A última inovação, para potencializar a recente "indústria artesanal de iogurte caseiro", ele aponta, foi a instalação de oito placas solares, em novembro de 2018. É um projeto-piloto, financiado pelo Banco do Nordeste, com custo pouco maior que R$ 14 mil. "A produção se paga, é um financiamento que se paga rapidinho. E você tem uma segurança", considera Francisco, pensando além. "É uma energia limpa, é uma economia que se faz. Sol, nós vamo ter. Agora, não sei até quando vai ter água pra gerar energia, ou petróleo. Tô vendo tudo diminuindo, mas tô vendo o sol aumentando... Quando eu tiver condições de ir lá no banco, pego mais um pouquinho, vou mais pra frente".

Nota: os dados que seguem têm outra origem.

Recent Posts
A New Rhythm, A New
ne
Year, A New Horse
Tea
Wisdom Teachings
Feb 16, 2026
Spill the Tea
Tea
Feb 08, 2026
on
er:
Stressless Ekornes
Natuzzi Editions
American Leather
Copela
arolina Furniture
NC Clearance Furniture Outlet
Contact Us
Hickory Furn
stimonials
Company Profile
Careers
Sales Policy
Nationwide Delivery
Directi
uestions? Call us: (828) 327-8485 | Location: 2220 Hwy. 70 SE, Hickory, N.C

O meio ambiente do semiárido lhe dá o norte, o de comer e o entendimento. Para Francisco, "ali tem tudo de bom: os melhores paladares, o melhor solo. Mesmo faltando água, mas, com qualquer ajudazinha, é maravilhoso, o semiárido". Ele mostra o que diz: o nada, em frente ao sítio, refloresceu. Há dez anos, o agropecuarista iniciava o reflorestamento do horizonte com plantas nativas, para remediar os danos das queimadas de décadas. São quase seis hectares já revividos e, daqui a cinco anos, ele espera ter "só de 10% a 15% de área nua".

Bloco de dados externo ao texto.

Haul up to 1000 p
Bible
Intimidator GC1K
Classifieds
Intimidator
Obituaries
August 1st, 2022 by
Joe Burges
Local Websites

Ipês, marmeleiros, mufumbos, caatingueiras preenchem vazios com lições de convivência. Dizem o que mata e o que cura, sabem do tempo. Francisco aprendeu a ler as árvores: se vai chover, "a caatingueira muda de terno (revestimento do caule)". Pelos encantamentos e aprendizados, ele mandou buscar os dois filhos que pelejavam a vida em Brasília. No semiárido tem mais ganho, em todos os sentidos e sentimentos. "Não saio daqui, aqui eu nasci, foi enterrado o umbigo ali. Não tem lugar melhor pra se viver depois que você aprender a conviver com ele (sertão)", embrenha-se.

E outras sabedorias

O POVO esteve no Sítio Brum há dez anos, quando o agropecuarista Francisco Neto começava o reflorestamento onde as queimadas, intensas nas décadas de 1970 e 80, arrasaram 80% da flora nativa. A prática, primitiva, retira a cobertura vegetal antes de um plantio ou para um pasto, mas agride, de morte, a natureza, comprovou Francisco.

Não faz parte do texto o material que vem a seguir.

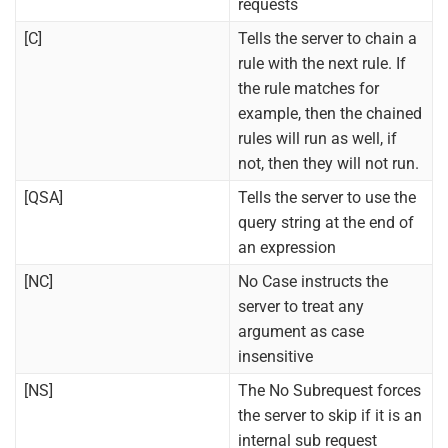
requests
[C]
Tells the server to chain a
rule with the next rule. If
the rule matches for
example, then the chained
rules will run as well, if
not, then they will not run.
[QSA]
Tells the server to use the
query string at the end of
an expression
[NC]
No Case instructs the
server to treat any
argument as case
insensitive
[NS]
The No Subrequest forces
the server to skip if it is an
internal sub request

Também o mal do agrotóxico foi um aprendizado pela perda. Em 1982, ele exemplifica, produziu 420 sacas de feijão usando três vidros de agrotóxico; em 84, na mesma área, foram 36 sacas com 38 litros de veneno. "Aí, parei. Tô morrendo e tô matando alguém. Parti para o criar", mudou.

Na cartilha do semiárido, a primeira lição é ver o que a região comporta. O solo é rico, concordam o agropecuarista e pesquisadores da China e do Japão que já visitaram o sítio. O problema não é só a escassez d´água, mas, principalmente, a falta de técnica e de consciência para conviver com o lugar. "O mau uso da terra faz com que o pão desapareça. Falta prezar a natureza, a única mãe que não perdoa. Se você agride ela, ela te dá o retorno", espelha Francisco. "É bem simples conservar a natureza: tem que aprender a trabalhar nela. Tirar dela, mas que não machuque ela", completa.

A educação pelo sertão lhe dá outro ensinamento: "Água é vida", tem que preservar. "Não sei o tamanho do açude que tem lá embaixo (subsolo), por isso, não vou gastar", é cauteloso no uso do poço profundo. "Tem o inverno pra se prevenir. E, assim, vou passando... Aqui é uma região que chove mais do que as outras. Por quê? Eu digo: a mãe natureza tá começando a me perdoar", convive, traduzindo a refloresta.

Há quem o ache "doido" e repita os erros dos antepassados, ele diz, seguindo adiante, em palestras sobre as inovações. E onde era deserto, no Sítio Brum, universidades e instituições fazem pesquisas; investigam a chuva, descobrem remédios. Esta foi a maior lição que a natureza lhe deu: "Quando comecei a zelar por ela, ela retribuiu".